> **PROBLEM TO SOLVE**
Render the lines of all the items below as one numbered list, leaving out any blank lines.

> **RECORDS FOR THIS TASK**
☆ ☆ ☆

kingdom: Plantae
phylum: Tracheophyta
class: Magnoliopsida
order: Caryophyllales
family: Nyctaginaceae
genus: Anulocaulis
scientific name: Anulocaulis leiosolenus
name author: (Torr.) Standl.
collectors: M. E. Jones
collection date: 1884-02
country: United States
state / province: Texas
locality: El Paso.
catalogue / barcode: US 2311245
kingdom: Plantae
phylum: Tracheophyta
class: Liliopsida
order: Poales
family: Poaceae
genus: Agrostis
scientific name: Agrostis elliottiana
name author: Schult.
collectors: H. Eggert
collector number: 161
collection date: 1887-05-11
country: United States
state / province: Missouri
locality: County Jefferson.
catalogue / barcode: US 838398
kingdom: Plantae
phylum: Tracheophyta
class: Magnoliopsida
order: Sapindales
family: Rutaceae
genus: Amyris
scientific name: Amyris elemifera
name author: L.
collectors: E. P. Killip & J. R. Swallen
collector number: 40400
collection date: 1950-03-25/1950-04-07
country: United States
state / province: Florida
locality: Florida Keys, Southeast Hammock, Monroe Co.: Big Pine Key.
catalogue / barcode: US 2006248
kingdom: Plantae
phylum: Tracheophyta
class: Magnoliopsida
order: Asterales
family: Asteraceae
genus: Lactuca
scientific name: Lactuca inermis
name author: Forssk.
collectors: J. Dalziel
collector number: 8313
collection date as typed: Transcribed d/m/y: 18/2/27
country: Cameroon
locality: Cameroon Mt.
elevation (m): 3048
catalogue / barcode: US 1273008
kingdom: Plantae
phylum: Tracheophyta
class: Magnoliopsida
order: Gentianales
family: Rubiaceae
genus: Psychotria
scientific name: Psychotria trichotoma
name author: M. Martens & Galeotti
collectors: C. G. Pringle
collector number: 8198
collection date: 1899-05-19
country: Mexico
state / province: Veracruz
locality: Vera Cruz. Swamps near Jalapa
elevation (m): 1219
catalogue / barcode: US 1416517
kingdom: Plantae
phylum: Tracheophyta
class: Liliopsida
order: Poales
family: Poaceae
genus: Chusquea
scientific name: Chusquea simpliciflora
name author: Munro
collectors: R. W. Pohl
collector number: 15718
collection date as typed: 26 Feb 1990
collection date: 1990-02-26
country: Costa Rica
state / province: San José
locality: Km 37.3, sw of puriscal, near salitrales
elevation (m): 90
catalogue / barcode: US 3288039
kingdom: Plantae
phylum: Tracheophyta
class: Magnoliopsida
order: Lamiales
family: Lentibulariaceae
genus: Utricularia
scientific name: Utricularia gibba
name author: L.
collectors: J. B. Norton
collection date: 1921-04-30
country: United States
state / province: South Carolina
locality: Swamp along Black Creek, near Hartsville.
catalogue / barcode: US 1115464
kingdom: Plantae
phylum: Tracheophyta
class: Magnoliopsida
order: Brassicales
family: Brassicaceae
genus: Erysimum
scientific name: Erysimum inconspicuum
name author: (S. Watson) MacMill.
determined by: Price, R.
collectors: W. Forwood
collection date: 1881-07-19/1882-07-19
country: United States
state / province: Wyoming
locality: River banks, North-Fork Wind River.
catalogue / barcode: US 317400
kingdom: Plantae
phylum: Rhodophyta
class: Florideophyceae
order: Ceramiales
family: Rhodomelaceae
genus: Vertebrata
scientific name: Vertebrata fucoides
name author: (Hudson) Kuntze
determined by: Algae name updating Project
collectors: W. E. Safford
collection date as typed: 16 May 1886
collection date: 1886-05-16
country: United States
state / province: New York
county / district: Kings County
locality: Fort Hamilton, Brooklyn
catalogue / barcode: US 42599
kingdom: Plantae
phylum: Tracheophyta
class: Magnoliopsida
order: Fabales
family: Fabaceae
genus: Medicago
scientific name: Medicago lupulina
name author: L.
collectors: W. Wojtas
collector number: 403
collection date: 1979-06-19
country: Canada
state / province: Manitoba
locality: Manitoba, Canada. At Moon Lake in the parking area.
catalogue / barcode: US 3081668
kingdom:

☆ ☆ ☆

> **THE RESPONSE**
1. kingdom: Plantae
2. phylum: Tracheophyta
3. class: Magnoliopsida
4. order: Caryophyllales
5. family: Nyctaginaceae
6. genus: Anulocaulis
7. scientific name: Anulocaulis leiosolenus
8. name author: (Torr.) Standl.
9. collectors: M. E. Jones
10. collection date: 1884-02
11. country: United States
12. state / province: Texas
13. locality: El Paso.
14. catalogue / barcode: US 2311245
15. kingdom: Plantae
16. phylum: Tracheophyta
17. class: Liliopsida
18. order: Poales
19. family: Poaceae
20. genus: Agrostis
21. scientific name: Agrostis elliottiana
22. name author: Schult.
23. collectors: H. Eggert
24. collector number: 161
25. collection date: 1887-05-11
26. country: United States
27. state / province: Missouri
28. locality: County Jefferson.
29. catalogue / barcode: US 838398
30. kingdom: Plantae
31. phylum: Tracheophyta
32. class: Magnoliopsida
33. order: Sapindales
34. family: Rutaceae
35. genus: Amyris
36. scientific name: Amyris elemifera
37. name author: L.
38. collectors: E. P. Killip & J. R. Swallen
39. collector number: 40400
40. collection date: 1950-03-25/1950-04-07
41. country: United States
42. state / province: Florida
43. locality: Florida Keys, Southeast Hammock, Monroe Co.: Big Pine Key.
44. catalogue / barcode: US 2006248
45. kingdom: Plantae
46. phylum: Tracheophyta
47. class: Magnoliopsida
48. order: Asterales
49. family: Asteraceae
50. genus: Lactuca
51. scientific name: Lactuca inermis
52. name author: Forssk.
53. collectors: J. Dalziel
54. collector number: 8313
55. collection date as typed: Transcribed d/m/y: 18/2/27
56. country: Cameroon
57. locality: Cameroon Mt.
58. elevation (m): 3048
59. catalogue / barcode: US 1273008
60. kingdom: Plantae
61. phylum: Tracheophyta
62. class: Magnoliopsida
63. order: Gentianales
64. family: Rubiaceae
65. genus: Psychotria
66. scientific name: Psychotria trichotoma
67. name author: M. Martens & Galeotti
68. collectors: C. G. Pringle
69. collector number: 8198
70. collection date: 1899-05-19
71. country: Mexico
72. state / province: Veracruz
73. locality: Vera Cruz. Swamps near Jalapa
74. elevation (m): 1219
75. catalogue / barcode: US 1416517
76. kingdom: Plantae
77. phylum: Tracheophyta
78. class: Liliopsida
79. order: Poales
80. family: Poaceae
81. genus: Chusquea
82. scientific name: Chusquea simpliciflora
83. name author: Munro
84. collectors: R. W. Pohl
85. collector number: 15718
86. collection date as typed: 26 Feb 1990
87. collection date: 1990-02-26
88. country: Costa Rica
89. state / province: San José
90. locality: Km 37.3, sw of puriscal, near salitrales
91. elevation (m): 90
92. catalogue / barcode: US 3288039
93. kingdom: Plantae
94. phylum: Tracheophyta
95. class: Magnoliopsida
96. order: Lamiales
97. family: Lentibulariaceae
98. genus: Utricularia
99. scientific name: Utricularia gibba
100. name author: L.
101. collectors: J. B. Norton
102. collection date: 1921-04-30
103. country: United States
104. state / province: South Carolina
105. locality: Swamp along Black Creek, near Hartsville.
106. catalogue / barcode: US 1115464
107. kingdom: Plantae
108. phylum: Tracheophyta
109. class: Magnoliopsida
110. order: Brassicales
111. family: Brassicaceae
112. genus: Erysimum
113. scientific name: Erysimum inconspicuum
114. name author: (S. Watson) MacMill.
115. determined by: Price, R.
116. collectors: W. Forwood
117. collection date: 1881-07-19/1882-07-19
118. country: United States
119. state / province: Wyoming
120. locality: River banks, North-Fork Wind River.
121. catalogue / barcode: US 317400
122. kingdom: Plantae
123. phylum: Rhodophyta
124. class: Florideophyceae
125. order: Ceramiales
126. family: Rhodomelaceae
127. genus: Vertebrata
128. scientific name: Vertebrata fucoides
129. name author: (Hudson) Kuntze
130. determined by: Algae name updating Project
131. collectors: W. E. Safford
132. collection date as typed: 16 May 1886
133. collection date: 1886-05-16
134. country: United States
135. state / province: New York
136. county / district: Kings County
137. locality: Fort Hamilton, Brooklyn
138. catalogue / barcode: US 42599
139. kingdom: Plantae
140. phylum: Tracheophyta
141. class: Magnoliopsida
142. order: Fabales
143. family: Fabaceae
144. genus: Medicago
145. scientific name: Medicago lupulina
146. name author: L.
147. collectors: W. Wojtas
148. collector number: 403
149. collection date: 1979-06-19
150. country: Canada
151. state / province: Manitoba
152. locality: Manitoba, Canada. At Moon Lake in the parking area.
153. catalogue / barcode: US 3081668
154. kingdom:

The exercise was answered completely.